No such regulations currently govern law enforcement searches of public genealogical databases, and we know relatively little about the specifics of the GSK investigation. We do not know the methods used to infer genetic relationships, or their likelihood of mistakenly suggesting a relationship where none exists. Nor do we know the level of genetic identity considered relevant for subsequent follow-up. It is also unclear how law enforcement investigators combined the genetic information they received with other public records data. Together, this leaves room for an unknown degree of investigation into an unknown number of individuals.
Why This Matters
What has been revealed is that the GSK search resulted in the identification of 10 to 20 potential distant genetic relatives, which led to the investigation of 25 different family trees, 24 of which did not contain the alleged serial rapist and murderer. While some sources described a pool of 100 possible male suspects identified from this exercise, others imply that the total number of relatives encompassed by the investigation was far larger. One account, for example, suggests that there were roughly 1000 family members in just the one branch of the genealogy that included the alleged perpetrator.
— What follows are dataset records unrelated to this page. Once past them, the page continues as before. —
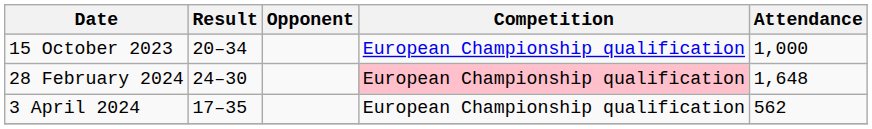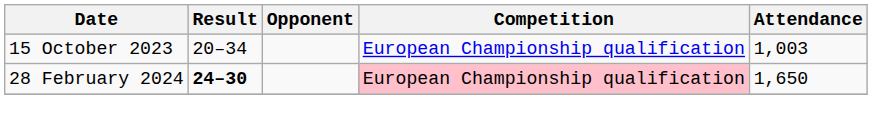15 October 2023 | Attendance: 1,000 -> 1,003
28 February 2024 | Result: normal -> bold
28 February 2024 | Attendance: 1,648 -> 1,650
- row: 3 April 2024 | 17–35 | European Championship qualification | 562
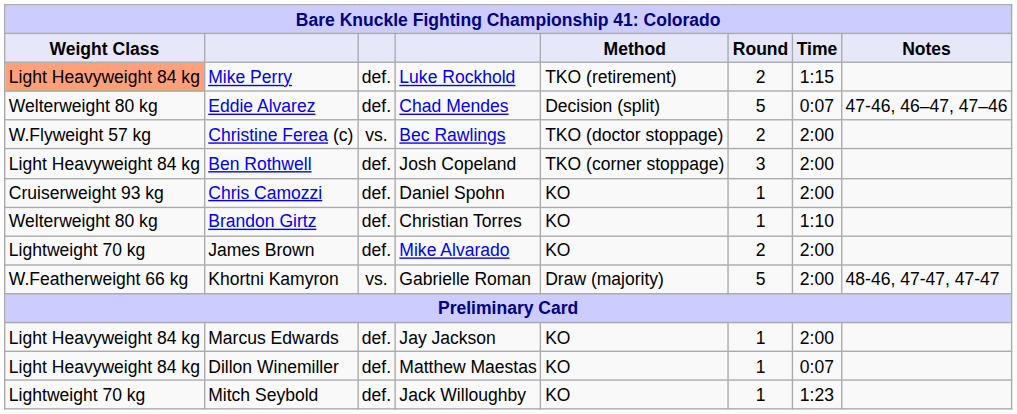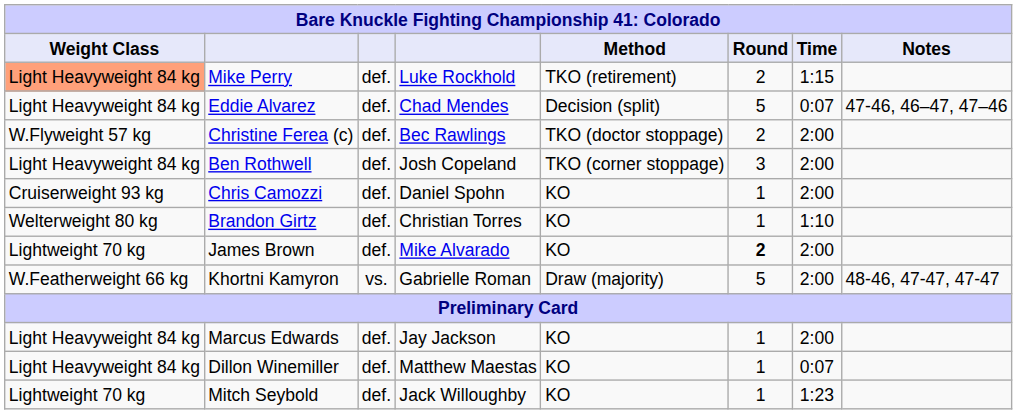Eddie Alvarez | Weight Class: Welterweight 80 kg -> Light Heavyweight 84 kg
Christine Ferea (c) | column 3: vs. -> def.
James Brown | Round: normal -> bold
Importantly, the individual apprehended was not the first, or even second, but the third person subjected to enhanced police scrutiny: reports describe at least two false leads, including one where a warrant was issued to obtain a DNA sample.
These details, many of which only came to light after intense press coverage, raise a host of concerns about the methods employed and the degree to which they exposed otherwise innocent individuals to harms associated with unjustified privacy intrusions. Only with greater transparency and oversight will we be able to ensure that the interests of people curious about their family tree do not unfairly impinge on those of their mostly law-abiding near and distant genetic relatives.